**LISTED RECORDS:**
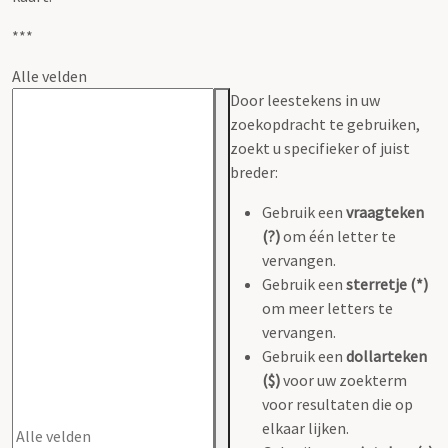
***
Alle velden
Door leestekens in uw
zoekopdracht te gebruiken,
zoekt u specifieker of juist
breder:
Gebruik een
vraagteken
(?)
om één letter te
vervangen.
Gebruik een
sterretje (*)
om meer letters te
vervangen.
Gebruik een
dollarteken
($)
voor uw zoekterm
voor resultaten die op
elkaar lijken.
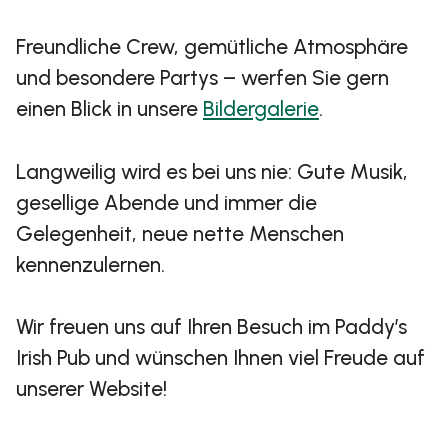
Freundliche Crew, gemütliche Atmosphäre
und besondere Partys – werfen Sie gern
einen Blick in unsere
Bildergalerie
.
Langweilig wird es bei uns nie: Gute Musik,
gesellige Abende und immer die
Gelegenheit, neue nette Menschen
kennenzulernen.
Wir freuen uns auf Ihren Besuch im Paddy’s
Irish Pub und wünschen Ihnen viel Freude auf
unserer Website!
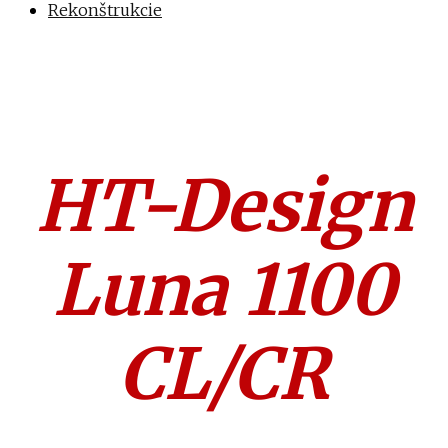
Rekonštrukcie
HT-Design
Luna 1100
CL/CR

...

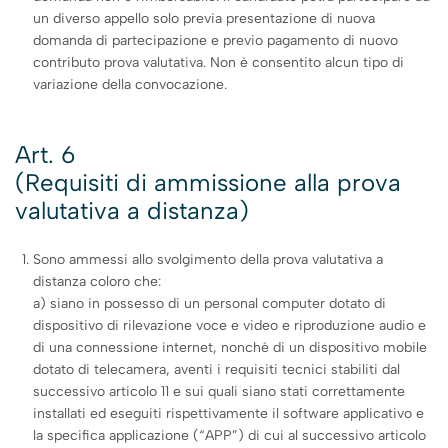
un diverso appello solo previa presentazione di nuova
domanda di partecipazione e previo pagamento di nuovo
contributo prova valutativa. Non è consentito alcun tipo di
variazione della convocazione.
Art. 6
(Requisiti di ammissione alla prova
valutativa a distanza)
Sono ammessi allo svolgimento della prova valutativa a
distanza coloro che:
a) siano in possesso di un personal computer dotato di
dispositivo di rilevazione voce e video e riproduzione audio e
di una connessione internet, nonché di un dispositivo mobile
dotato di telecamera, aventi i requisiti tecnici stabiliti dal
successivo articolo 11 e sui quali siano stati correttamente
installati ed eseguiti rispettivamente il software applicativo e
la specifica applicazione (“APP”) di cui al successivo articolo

**TASK REQUIREMENTS:**
Each line of the entries above that contains "della" is to be copied.

**REPLY TO THE TASK:**
variazione della convocazione.
Sono ammessi allo svolgimento della prova valutativa a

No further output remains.